Esse momento “morno” também é estratégico. Ele é ótimo pra:

  • Cuidar do entorno do projeto — como organizar os arquivos, revisar as referências, fazer brainstorm de ideias de post pro blog, stories e até rascunhar textos pra quando chegar a fase quente.
  • Escrever textos mais pessoais no blog, como estou fazendo aqui, sobre a viv~encia de estar nesse projeto, as expectativas, as travas… isso conecta muito comigo e até me dá ideias.
  • Fazer uma listinha de pessoas que eu gostaria de tentar contato lá na frente, sem compromisso agora. Quem sabe até consigo uma breve colaboração com Carlos Núñez rsrs, não custa sonhar.
  • E principalmente: respirar um pouco, porque quando o curso começar e as entrevistas chegarem, vai virar aquele furacão, e vou lembrar com saudade desse sossego ( espero que seja bem ativo assim), uma das coisas que estou pensando é trabalhar num single para setembro ( se os recursos que estou pensando chegarem)

Mas não adianta, tudo isso é só conjecturas. Só me resta esperar…

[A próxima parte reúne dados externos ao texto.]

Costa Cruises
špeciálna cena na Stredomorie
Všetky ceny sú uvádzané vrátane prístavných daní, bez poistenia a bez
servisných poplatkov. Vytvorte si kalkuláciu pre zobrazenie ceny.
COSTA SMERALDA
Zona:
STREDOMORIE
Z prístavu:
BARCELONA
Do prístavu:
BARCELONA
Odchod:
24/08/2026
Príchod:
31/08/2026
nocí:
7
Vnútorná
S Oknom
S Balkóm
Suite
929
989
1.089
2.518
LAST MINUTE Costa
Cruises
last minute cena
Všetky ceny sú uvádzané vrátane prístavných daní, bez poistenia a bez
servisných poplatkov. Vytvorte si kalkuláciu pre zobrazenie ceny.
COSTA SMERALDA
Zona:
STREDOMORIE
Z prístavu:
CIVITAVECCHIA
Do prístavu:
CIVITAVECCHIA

Nessa espera, escrevi um post para o blog do projeto Cultura e Resiliência, inspirado em tudo isso:


Cartas Que Não Chegam e Promessas Vazias: Como Aprendi a Lidar com Silêncios

Dizem que esperar por uma carta é um ato quase esquecido nos tempos de hoje. Mas, quem já esperou uma resposta importante — um e-mail, uma mensagem, ou aquela confirmação que parecia certa — sabe como o silêncio também escreve histórias.

Esses dias, enquanto lia alguns cadernos antigos meus ou me perdia nas conversas e entrevistas que tenho feito para o livro, me lembrei de uma obra linda chamada O Carteiro e o Poeta, de Antonio Skármeta. No livro (e no filme), Mario Jiménez, um jovem carteiro quase analfabeto, passa a entregar cartas para Pablo Neruda durante o exílio do poeta no Chile. Entre cartas, conversas e poemas, nasce ali uma amizade improvável — dessas que transformam a vida da gente.

O que mais me encanta nessa história não são apenas os versos ou a paisagem de Isla Negra, mas a ideia de que, às vezes, as palavras que mais precisamos ouvir não vêm de quem esperamos. Elas vêm de gente simples, de momentos pequenos, ou até do papel em branco que insiste em ficar vazio.

Assim como Mario esperava pelas cartas de Neruda e escrevia suas próprias palavras para Beatrice, eu também esperei muitas respostas em diferentes tempos da minha vida. Nem sempre elas chegaram — e, quando isso acontecia, algo inesperado se abria diante de mim. Foi assim quando, aos 12 anos, percebi que as aulas de teclado não davam certo e que os professores raramente cumpriam o combinado. Naquele momento, eu não sabia, mas aquele “não” estava me guiando para a música de outro jeito: pela voz. E, no meio das coisas que não acontecem como a gente gostaria, às vezes surgem caminhos incríveis, que mudam tudo.

Também me recordo de Bernard Shaw e sua correspondência com Mrs. Patrick Campbell. Eles trocavam cartas carregadas de humor, afeto e desabafos, numa época em que as palavras precisavam atravessar mares e semanas até chegar. Talvez naquela lentidão, houvesse espaço para uma resiliência que a gente esqueceu de cultivar. E das amizades que superam a distancia e a espera.

Esse post é sobre isso: sobre as cartas que nunca chegaram, as promessas que se dissolveram no tempo, e sobre como, apesar dos silêncios, continuo acreditando que existem pessoas, palavras e encontros que ainda vão chegar. E sobre como, às vezes, o que fica não é o que foi dito — mas o que a gente escolhe escrever enquanto espera.

Assim como Mario, como Shaw e tantos outros, continuo escrevendo, esperando, criando e me permitindo descobrir que, às vezes, é no vazio das respostas que se constrói a história mais bonita. E isso, talvez, seja a verdadeira resiliência.